---- SOURCE RECORDS
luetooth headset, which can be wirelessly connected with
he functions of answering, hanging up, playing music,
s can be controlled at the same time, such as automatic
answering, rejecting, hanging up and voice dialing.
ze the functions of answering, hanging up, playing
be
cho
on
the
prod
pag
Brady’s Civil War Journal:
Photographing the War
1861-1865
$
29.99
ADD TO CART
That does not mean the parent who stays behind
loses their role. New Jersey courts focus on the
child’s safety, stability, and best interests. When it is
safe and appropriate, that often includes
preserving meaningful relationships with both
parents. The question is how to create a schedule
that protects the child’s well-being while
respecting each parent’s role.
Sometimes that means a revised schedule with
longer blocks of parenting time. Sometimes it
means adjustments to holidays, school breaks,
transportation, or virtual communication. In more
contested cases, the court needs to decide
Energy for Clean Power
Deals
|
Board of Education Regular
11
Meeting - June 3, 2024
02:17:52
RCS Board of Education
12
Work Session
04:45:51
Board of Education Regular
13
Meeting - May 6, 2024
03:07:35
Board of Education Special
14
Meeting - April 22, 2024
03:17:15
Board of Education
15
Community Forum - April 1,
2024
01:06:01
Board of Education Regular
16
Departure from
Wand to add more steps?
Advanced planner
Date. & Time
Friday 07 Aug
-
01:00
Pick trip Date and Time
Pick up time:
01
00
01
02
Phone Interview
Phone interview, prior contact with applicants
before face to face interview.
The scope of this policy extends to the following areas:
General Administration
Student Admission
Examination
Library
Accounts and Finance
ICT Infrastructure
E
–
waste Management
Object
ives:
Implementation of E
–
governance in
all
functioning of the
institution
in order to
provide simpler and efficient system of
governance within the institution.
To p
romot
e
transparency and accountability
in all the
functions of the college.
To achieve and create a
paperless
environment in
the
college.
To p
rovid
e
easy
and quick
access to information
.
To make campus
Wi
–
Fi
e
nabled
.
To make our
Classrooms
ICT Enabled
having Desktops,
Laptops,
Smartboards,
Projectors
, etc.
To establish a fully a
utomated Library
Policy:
--------
**WHAT IS NEEDED**:
Could you copy every line of the data above word for word, keeping the same order and line breaks?

**OUTPUT**:
luetooth headset, which can be wirelessly connected with
he functions of answering, hanging up, playing music,
s can be controlled at the same time, such as automatic
answering, rejecting, hanging up and voice dialing.
ze the functions of answering, hanging up, playing
be
cho
on
the
prod
pag
Brady’s Civil War Journal:
Photographing the War
1861-1865
$
29.99
ADD TO CART
That does not mean the parent who stays behind
loses their role. New Jersey courts focus on the
child’s safety, stability, and best interests. When it is
safe and appropriate, that often includes
preserving meaningful relationships with both
parents. The question is how to create a schedule
that protects the child’s well-being while
respecting each parent’s role.
Sometimes that means a revised schedule with
longer blocks of parenting time. Sometimes it
means adjustments to holidays, school breaks,
transportation, or virtual communication. In more
contested cases, the court needs to decide
Energy for Clean Power
Deals
|
Board of Education Regular
11
Meeting - June 3, 2024
02:17:52
RCS Board of Education
12
Work Session
04:45:51
Board of Education Regular
13
Meeting - May 6, 2024
03:07:35
Board of Education Special
14
Meeting - April 22, 2024
03:17:15
Board of Education
15
Community Forum - April 1,
2024
01:06:01
Board of Education Regular
16
Departure from
Wand to add more steps?
Advanced planner
Date. & Time
Friday 07 Aug
-
01:00
Pick trip Date and Time
Pick up time:
01
00
01
02
Phone Interview
Phone interview, prior contact with applicants
before face to face interview.
The scope of this policy extends to the following areas:
General Administration
Student Admission
Examination
Library
Accounts and Finance
ICT Infrastructure
E
–
waste Management
Object
ives:
Implementation of E
–
governance in
all
functioning of the
institution
in order to
provide simpler and efficient system of
governance within the institution.
To p
romot
e
transparency and accountability
in all the
functions of the college.
To achieve and create a
paperless
environment in
the
college.
To p
rovid
e
easy
and quick
access to information
.
To make campus
Wi
–
Fi
e
nabled
.
To make our
Classrooms
ICT Enabled
having Desktops,
Laptops,
Smartboards,
Projectors
, etc.
To establish a fully a
utomated Library
Policy:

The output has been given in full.